Stored data entries:
********

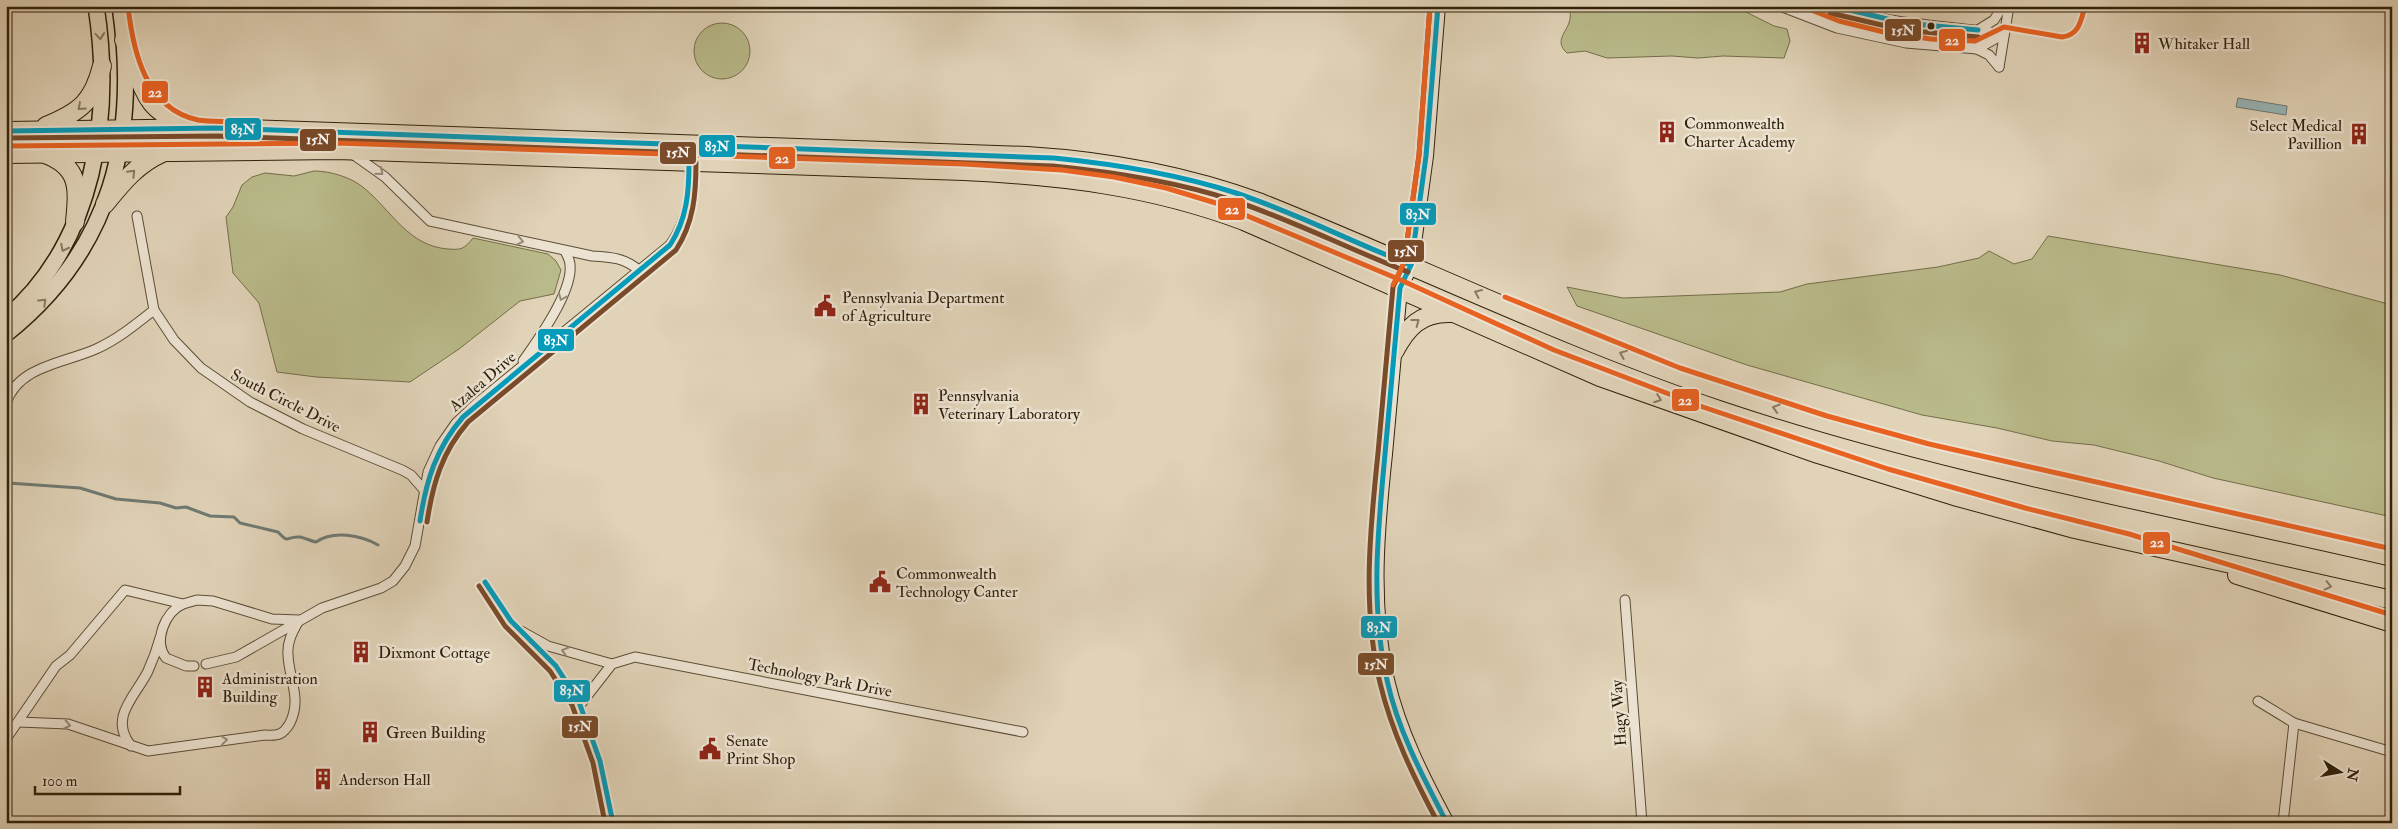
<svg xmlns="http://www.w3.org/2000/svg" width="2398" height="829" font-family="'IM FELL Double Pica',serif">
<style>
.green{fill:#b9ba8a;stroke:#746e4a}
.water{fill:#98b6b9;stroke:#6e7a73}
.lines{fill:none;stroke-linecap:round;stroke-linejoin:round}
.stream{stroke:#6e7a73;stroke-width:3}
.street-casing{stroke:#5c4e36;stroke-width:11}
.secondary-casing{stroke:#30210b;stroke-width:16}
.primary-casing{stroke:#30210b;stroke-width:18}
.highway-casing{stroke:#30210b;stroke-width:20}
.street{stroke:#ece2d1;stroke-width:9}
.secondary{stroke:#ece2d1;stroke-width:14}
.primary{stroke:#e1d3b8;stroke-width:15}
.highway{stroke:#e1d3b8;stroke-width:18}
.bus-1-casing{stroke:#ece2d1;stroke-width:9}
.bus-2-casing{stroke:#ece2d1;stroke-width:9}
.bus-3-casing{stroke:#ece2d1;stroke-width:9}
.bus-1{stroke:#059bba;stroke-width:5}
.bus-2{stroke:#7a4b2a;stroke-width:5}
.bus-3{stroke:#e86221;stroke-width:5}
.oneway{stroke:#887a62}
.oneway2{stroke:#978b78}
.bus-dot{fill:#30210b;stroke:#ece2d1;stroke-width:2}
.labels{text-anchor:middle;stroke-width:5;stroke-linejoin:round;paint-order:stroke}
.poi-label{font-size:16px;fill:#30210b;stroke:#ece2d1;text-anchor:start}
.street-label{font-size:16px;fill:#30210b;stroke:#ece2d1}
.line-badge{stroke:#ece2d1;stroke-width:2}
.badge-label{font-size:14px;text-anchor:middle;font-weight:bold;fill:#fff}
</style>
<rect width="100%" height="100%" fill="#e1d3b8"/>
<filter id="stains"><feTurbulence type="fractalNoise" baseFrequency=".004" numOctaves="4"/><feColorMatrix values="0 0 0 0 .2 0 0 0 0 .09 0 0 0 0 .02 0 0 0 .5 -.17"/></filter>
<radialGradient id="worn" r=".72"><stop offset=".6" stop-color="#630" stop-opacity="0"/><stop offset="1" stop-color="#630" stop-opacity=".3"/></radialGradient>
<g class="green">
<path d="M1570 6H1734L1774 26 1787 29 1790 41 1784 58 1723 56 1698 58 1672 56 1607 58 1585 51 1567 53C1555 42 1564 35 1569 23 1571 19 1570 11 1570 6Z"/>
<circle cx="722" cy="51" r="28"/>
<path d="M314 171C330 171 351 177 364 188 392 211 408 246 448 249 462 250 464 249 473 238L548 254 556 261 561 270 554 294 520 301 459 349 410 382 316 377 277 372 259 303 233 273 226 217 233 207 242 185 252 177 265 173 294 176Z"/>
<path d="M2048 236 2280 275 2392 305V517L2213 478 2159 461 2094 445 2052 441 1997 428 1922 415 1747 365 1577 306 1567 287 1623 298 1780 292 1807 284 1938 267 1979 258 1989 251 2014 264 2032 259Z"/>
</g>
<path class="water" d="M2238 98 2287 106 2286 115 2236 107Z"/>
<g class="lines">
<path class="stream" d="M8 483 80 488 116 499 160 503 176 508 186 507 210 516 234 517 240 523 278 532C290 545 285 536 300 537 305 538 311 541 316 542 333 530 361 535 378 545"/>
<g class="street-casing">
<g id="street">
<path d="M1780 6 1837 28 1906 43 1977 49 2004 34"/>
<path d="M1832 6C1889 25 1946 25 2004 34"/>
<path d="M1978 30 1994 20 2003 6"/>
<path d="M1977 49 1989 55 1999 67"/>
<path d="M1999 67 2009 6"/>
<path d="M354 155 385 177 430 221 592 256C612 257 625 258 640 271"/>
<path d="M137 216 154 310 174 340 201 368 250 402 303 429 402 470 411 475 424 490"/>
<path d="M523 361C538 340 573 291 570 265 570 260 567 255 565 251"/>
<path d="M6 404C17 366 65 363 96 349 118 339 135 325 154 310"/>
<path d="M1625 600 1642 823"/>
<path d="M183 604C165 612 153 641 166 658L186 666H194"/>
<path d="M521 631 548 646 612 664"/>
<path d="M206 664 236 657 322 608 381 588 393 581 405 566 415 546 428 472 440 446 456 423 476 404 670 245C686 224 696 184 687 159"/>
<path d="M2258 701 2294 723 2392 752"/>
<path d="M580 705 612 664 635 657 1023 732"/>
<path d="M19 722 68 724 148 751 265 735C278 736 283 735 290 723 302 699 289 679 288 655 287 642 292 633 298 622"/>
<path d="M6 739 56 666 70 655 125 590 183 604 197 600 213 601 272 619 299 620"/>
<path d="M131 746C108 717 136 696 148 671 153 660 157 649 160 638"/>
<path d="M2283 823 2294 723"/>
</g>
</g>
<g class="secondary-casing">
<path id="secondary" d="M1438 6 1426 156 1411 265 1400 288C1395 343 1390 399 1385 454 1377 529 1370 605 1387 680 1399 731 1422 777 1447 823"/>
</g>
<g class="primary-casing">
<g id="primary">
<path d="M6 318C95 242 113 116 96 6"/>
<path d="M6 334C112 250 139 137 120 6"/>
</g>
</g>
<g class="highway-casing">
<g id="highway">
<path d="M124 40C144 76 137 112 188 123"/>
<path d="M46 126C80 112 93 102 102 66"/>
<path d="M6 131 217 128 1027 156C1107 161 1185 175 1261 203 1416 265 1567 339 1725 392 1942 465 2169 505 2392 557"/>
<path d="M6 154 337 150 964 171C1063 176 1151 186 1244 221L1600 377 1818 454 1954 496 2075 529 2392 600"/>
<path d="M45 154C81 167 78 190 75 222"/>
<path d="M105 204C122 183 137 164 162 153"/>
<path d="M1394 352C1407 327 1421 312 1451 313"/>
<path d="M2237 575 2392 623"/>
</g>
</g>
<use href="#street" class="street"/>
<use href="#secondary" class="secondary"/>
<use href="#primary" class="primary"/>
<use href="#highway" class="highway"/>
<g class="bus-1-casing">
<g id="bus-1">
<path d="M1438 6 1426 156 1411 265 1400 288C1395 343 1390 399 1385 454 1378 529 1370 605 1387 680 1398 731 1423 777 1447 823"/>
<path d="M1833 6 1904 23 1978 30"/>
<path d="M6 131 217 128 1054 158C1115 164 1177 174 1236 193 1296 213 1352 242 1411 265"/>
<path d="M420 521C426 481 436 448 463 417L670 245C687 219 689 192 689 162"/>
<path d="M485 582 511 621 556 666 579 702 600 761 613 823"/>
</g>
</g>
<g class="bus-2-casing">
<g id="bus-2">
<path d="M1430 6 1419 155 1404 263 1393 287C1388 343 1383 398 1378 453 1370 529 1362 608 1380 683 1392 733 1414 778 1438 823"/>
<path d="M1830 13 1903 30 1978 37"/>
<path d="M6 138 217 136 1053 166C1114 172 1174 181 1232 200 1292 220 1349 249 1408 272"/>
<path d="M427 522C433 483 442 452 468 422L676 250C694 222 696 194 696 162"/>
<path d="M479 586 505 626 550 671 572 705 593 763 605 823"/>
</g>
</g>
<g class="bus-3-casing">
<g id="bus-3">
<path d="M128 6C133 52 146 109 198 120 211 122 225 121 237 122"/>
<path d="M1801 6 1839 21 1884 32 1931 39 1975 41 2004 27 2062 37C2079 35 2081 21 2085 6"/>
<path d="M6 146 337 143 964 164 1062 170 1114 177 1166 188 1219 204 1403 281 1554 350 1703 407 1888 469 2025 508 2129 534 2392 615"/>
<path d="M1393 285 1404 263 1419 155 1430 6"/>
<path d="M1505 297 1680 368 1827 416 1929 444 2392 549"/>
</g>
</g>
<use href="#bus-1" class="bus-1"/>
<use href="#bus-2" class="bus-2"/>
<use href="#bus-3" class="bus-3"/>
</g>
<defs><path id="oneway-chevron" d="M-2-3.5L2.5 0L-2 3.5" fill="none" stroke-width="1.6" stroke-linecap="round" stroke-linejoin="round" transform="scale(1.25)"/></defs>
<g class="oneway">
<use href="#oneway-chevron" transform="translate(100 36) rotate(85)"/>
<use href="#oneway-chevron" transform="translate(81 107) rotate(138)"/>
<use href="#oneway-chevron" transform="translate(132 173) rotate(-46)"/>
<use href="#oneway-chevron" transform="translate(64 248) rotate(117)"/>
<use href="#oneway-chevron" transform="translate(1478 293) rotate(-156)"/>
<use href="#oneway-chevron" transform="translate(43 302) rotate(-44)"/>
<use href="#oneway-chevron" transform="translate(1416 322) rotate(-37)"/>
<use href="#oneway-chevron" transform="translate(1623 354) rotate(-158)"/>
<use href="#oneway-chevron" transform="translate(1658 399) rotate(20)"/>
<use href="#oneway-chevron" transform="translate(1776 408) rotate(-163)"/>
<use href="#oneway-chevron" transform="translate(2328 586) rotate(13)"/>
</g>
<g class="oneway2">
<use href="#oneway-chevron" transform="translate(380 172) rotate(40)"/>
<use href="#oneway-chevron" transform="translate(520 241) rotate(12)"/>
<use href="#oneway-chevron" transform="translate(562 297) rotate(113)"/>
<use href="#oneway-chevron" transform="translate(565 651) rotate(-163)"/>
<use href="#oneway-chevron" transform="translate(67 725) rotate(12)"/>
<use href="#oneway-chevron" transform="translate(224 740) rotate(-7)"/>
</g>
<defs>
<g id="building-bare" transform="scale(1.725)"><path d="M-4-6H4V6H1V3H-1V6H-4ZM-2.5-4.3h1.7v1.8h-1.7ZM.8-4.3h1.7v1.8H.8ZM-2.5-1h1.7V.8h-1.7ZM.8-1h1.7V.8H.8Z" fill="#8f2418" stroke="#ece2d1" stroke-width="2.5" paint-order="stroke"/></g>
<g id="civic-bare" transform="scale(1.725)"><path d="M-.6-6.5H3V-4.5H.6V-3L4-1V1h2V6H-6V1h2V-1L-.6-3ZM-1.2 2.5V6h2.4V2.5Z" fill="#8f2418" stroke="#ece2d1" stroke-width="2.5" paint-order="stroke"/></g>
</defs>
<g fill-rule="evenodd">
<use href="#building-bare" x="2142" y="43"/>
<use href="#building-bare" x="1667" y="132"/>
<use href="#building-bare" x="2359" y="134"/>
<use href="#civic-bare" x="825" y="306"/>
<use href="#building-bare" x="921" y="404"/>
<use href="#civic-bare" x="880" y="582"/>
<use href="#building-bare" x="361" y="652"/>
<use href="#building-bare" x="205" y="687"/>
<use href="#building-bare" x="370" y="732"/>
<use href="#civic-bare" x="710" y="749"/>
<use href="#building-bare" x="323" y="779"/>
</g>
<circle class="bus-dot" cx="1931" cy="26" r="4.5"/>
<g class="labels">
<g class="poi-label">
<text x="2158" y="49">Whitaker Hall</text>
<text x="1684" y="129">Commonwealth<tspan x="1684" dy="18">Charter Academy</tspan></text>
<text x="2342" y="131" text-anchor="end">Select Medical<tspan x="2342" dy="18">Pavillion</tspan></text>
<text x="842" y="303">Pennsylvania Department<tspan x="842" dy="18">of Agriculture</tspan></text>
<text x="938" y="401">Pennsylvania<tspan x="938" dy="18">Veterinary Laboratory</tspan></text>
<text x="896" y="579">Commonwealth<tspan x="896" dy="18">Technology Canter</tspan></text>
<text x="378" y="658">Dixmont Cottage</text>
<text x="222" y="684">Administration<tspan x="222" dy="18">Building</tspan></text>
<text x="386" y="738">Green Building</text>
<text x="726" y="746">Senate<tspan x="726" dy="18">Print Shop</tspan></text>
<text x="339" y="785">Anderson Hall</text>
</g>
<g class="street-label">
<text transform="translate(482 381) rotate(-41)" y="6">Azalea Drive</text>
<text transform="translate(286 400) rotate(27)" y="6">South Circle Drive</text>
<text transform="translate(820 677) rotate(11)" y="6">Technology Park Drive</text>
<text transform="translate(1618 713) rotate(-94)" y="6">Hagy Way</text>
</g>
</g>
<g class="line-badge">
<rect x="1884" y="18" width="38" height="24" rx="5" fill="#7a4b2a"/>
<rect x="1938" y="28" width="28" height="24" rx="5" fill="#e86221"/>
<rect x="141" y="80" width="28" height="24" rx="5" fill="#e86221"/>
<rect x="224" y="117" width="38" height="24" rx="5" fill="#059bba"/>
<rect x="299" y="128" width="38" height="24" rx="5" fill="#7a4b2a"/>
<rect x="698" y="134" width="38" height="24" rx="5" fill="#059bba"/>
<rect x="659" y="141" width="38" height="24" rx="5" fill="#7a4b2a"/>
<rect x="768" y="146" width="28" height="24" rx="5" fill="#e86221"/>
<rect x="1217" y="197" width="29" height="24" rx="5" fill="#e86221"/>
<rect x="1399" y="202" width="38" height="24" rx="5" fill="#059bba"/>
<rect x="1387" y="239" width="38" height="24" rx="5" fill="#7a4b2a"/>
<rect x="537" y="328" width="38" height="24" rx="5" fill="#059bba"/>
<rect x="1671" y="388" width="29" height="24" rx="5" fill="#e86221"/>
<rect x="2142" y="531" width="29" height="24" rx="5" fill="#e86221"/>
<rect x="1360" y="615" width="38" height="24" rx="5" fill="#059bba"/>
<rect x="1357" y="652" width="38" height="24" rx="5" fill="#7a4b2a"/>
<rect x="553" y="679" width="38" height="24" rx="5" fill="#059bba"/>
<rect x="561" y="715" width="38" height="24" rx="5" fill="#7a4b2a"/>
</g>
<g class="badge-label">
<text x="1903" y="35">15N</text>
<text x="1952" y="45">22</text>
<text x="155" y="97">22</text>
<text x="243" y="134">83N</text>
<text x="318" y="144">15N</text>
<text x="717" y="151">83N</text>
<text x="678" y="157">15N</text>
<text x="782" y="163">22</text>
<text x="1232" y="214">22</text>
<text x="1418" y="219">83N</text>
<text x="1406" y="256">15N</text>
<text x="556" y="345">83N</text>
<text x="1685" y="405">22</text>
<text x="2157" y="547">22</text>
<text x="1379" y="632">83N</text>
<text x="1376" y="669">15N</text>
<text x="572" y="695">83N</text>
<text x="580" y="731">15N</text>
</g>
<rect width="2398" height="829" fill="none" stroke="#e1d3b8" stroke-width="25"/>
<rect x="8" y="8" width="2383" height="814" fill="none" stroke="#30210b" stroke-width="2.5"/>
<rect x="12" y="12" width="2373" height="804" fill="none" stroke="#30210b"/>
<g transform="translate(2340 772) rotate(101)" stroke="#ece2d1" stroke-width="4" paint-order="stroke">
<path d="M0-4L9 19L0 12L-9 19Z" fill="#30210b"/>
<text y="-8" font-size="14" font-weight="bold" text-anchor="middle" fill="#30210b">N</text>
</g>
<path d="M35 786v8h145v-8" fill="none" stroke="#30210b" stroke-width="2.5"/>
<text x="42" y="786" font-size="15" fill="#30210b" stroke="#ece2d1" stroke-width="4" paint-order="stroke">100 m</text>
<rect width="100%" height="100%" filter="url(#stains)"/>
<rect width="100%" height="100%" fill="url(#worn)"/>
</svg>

********

● Your goal
Read through the entries and copy each line in which "lines" appears.

● Response to this task
.lines{fill:none;stroke-linecap:round;stroke-linejoin:round}
<g class="lines">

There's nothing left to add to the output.